• ARTICLE

================

We met this rather inquisitive ostrich who thought that my ring was food and made a number of strong bites at it to get it off my finger. Don’t believe that an ostrich can’t bite hard, it can.
A slave bell in the church at Citrusdal. I was intrigued by the “wings” on the top of the structure.
The original Dutch Reform Church has been desanctified and turned into a museum. They used, as you can see the sand stone from the local mountains.
Fighting with the new camera. Far more knobs, buttons and knurled wheels than I am used to.
A plough! As if you didn’t know. I just liked the symmetry. Or asymmetry if you like.
Autumn leaves. I loved the colours!
In the museum was a beautiful Japanese vase, mug whatever.
Fiscal shrike or jackie hangman. The “new” camera has nice telephoto capabilities.
Aloes are beautiful, aren’t they?
In the background of the next picture is the road we followed on the Monday after checking out of the The Baths. Note the winding nature of the road. It is a wonderful switch back road. The Subaru loved it.

================

• SOURCE MATERIAL
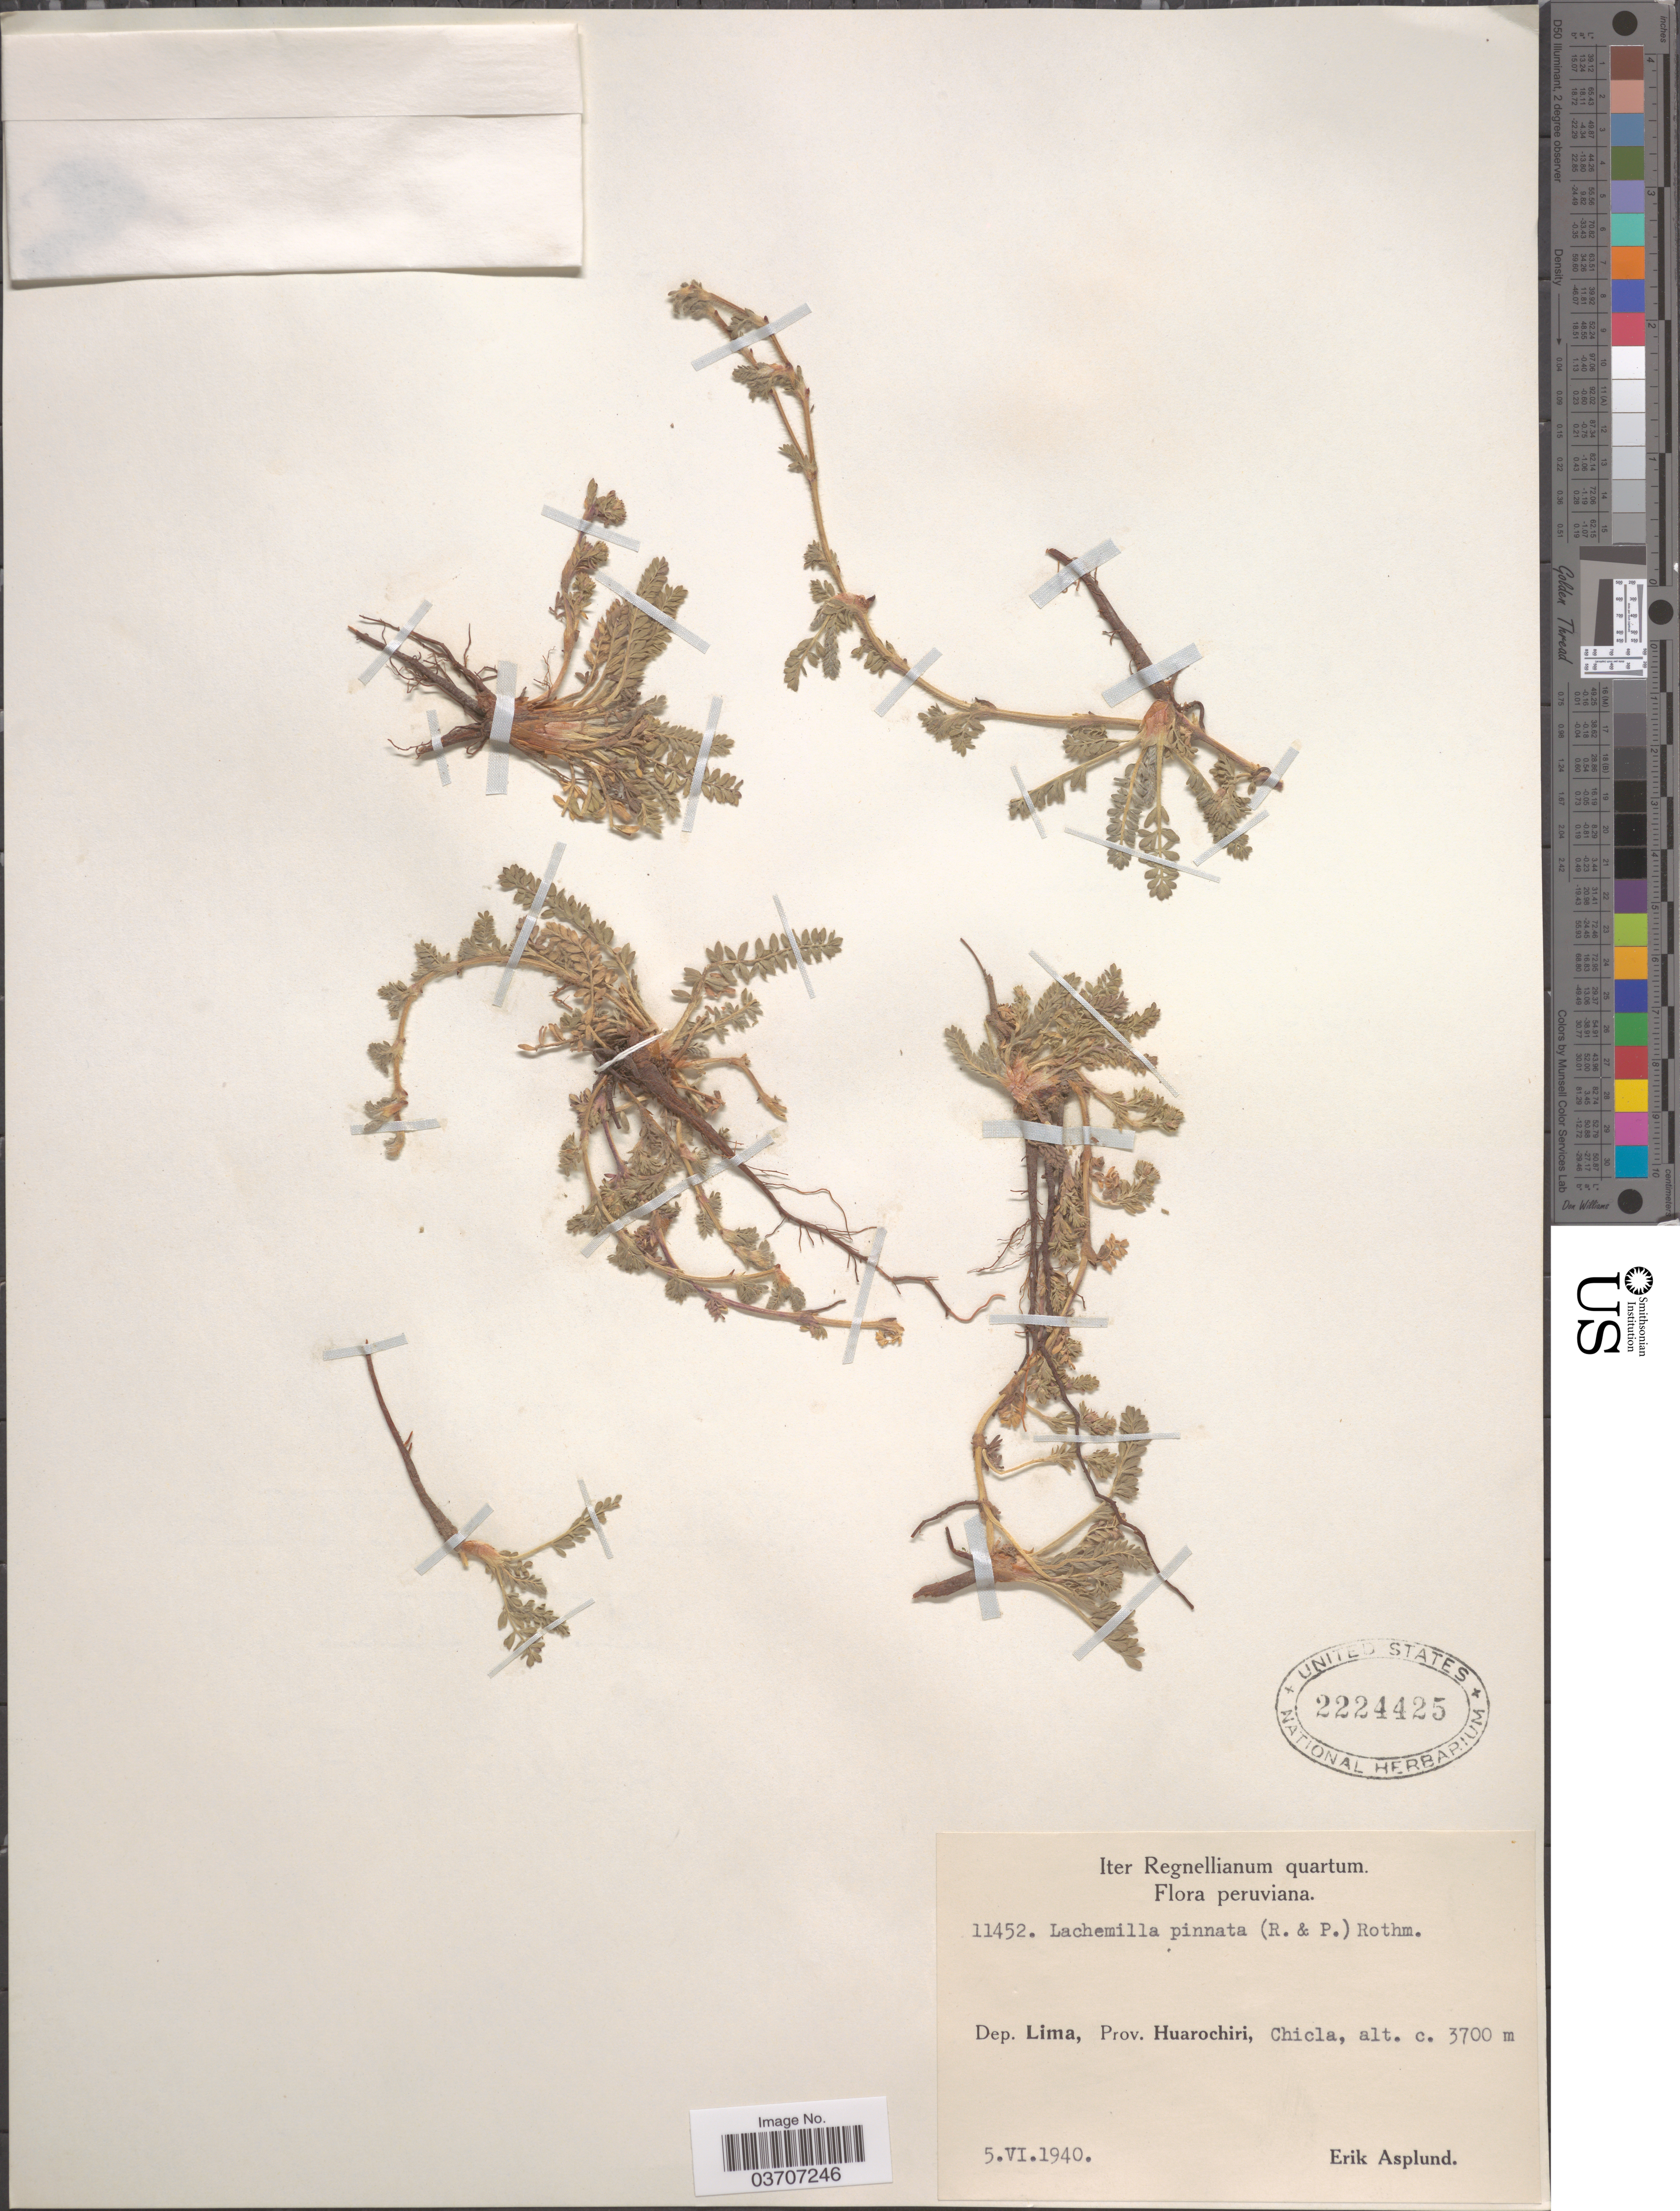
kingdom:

================

• REQUEST
Can you repeat, word for word, the part of the photo captions between "In the museum" and "Subaru loved it.", inclusive?

• ANSWER
In the museum was a beautiful Japanese vase, mug whatever.
Fiscal shrike or jackie hangman. The “new” camera has nice telephoto capabilities.
Aloes are beautiful, aren’t they?
In the background of the next picture is the road we followed on the Monday after checking out of the The Baths. Note the winding nature of the road. It is a wonderful switch back road. The Subaru loved it.